The process of creating and maintaining a CMDB starts quite simply: define and document the critical infrastructures within your network. This can be a slippery slope and anyone with a stake in a particular application will claim that it is highly critical, so some discretion is required. Good examples of critical infrastructures would be security systems, payroll databases, shipping and inventory systems, and interfaces to external partners. These systems need to be documented from the ground up, with all the data residing in the CMDB.

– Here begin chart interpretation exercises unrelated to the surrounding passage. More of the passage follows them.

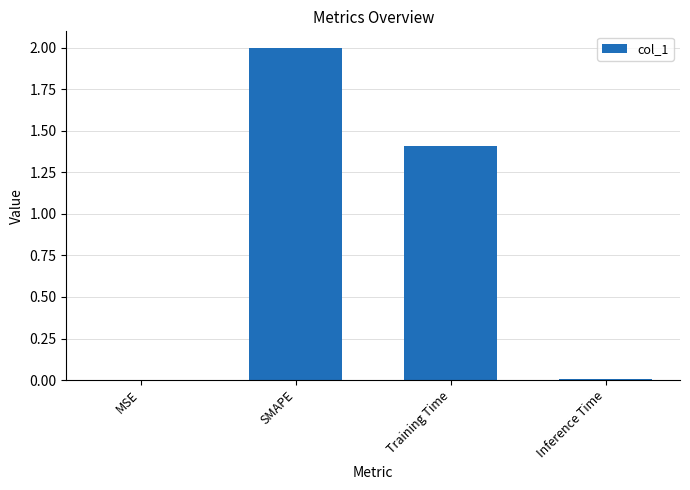

How many data points are above 1?

2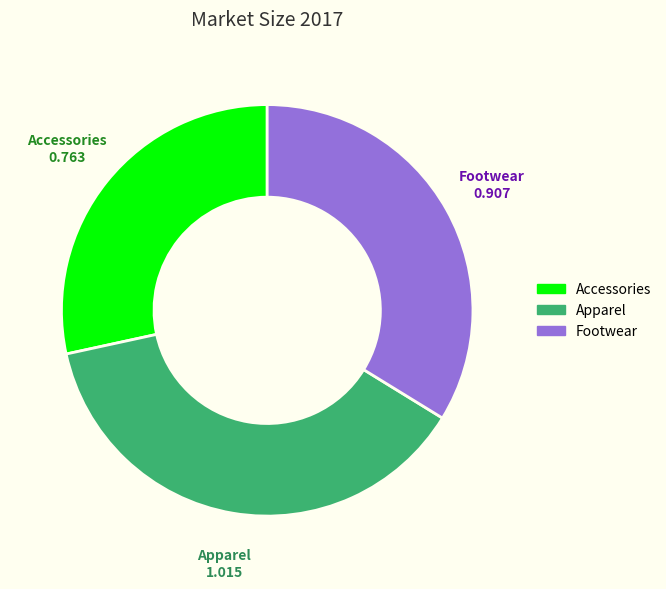

Is it true that Footwear is 44% of the pie?

False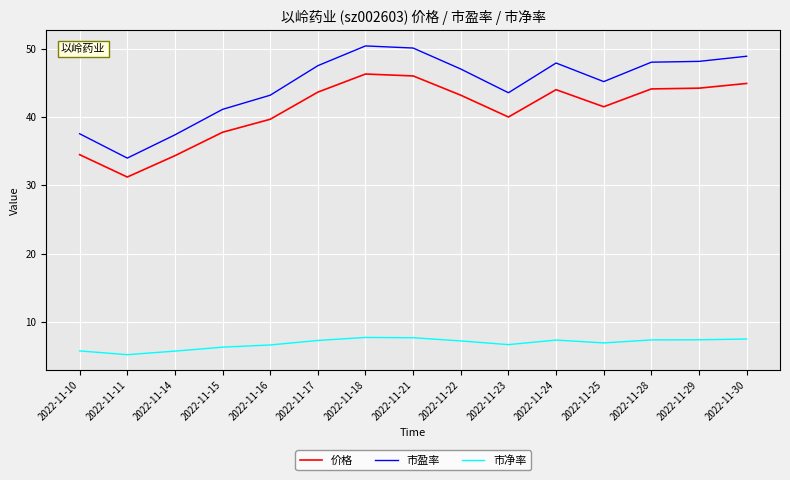

The 价格 series shows 41.8 at 2022-11-11. True or false?

False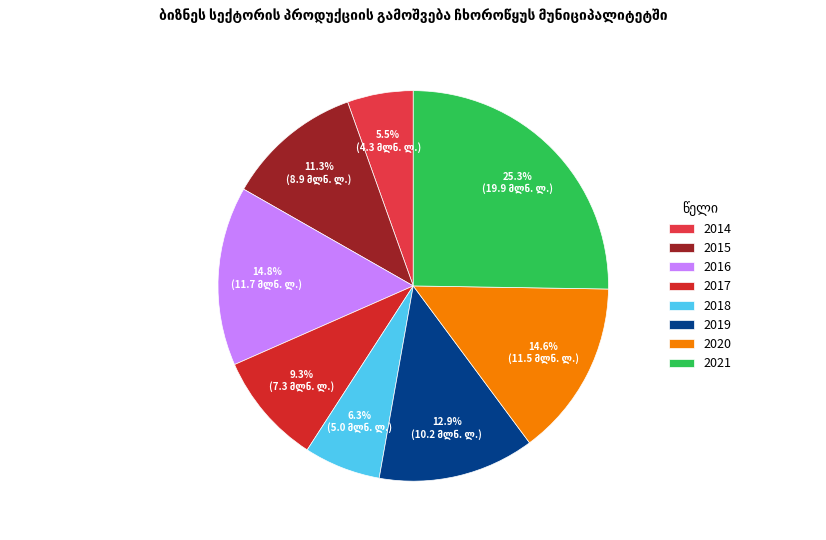

Which slice is the largest?

2021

One of the big concerns with the CMDB approach is determining a suitable level of detail, which is why identifying critical infrastructures is so important. It’s certainly feasible to document every aspect of the network in excruciating detail, but that may be counterproductive. Limiting the extent of data within the CMDB can prevent drowning under a sea of meaningless data while searching for the necessary elements that affect an existing problem. For instance, the network-management tools described above can participate in the CMDB, but it may not be necessary for device configurations to find their way to the CMDB. External resources may best handle such intricate low-level detail, with the CMDB providing detail on the overall function and purpose of that infrastructure.
Most configuration management vendors support the concept of change management. Although there is a distinction between the two, they are mutually inclusive. One aspect of configuration management that can clearly assist the change-management effort is policy management and adherence verification. Rendition Network’s TrueControl, for instance, can generate a report verifying that every Cisco 2950 switch on the network has an identical access list in place, and has TCP small servers disabled. Further, policies can be created and configuration changes pushed to like devices simply, reducing the chance of human error affecting network resources. Of course, this also introduces the potential for the amplification of a single mistake across the network.
Baby Steps First
Of course, best practices guidelines can only help if the infrastructure is stable; there’s no sense in erecting scaffolding on a burning building. Instituting a short freeze on any new projects is a good way to achieve stability. This tactic will undoubtedly cause some short-term problems, but the long-term ROI is well worth it. Once the staff is no longer tasked with rush implementations of new systems, stability will increase. Then begin the change-management process by identifying the critical infrastructures, developing the database, and investigating the tools that can automatically update the database. Most IT shops keep track of various network elements in small ways, such as an Excel spreadsheet of VLAN locations or external IP numbering assignments. Migrating this data to a central repository is a simple first step. As with any systemic change, starting small and gaining early victories will pave the way for success when the project becomes more challenging.
After a CMDB is in place, several tools can assist in maintaining it. Help desk software that interfaces with a CMDB can provide valuable information to help desk engineers and simplify the movement of information but may be too complex to implement immediately. Ensuring that the chosen software is accurately populating and retrieving data from the CMDB is far more valuable than a quick implementation. The CMDB is only worthwhile if it is accurate. Thus, the age-old IT mantra of “plan, plan, plan, and implement” is the best course of action when introducing any form of change management. Small steps get the best results.
Uniting minds over the concept of change management is an important precursor to a change management implementation. Until everyone believes in the benefits, there’s little incentive for them to use the system. If the policies are given a positive spin and those in positions of network responsibility see positive results, change management will catch on quickly.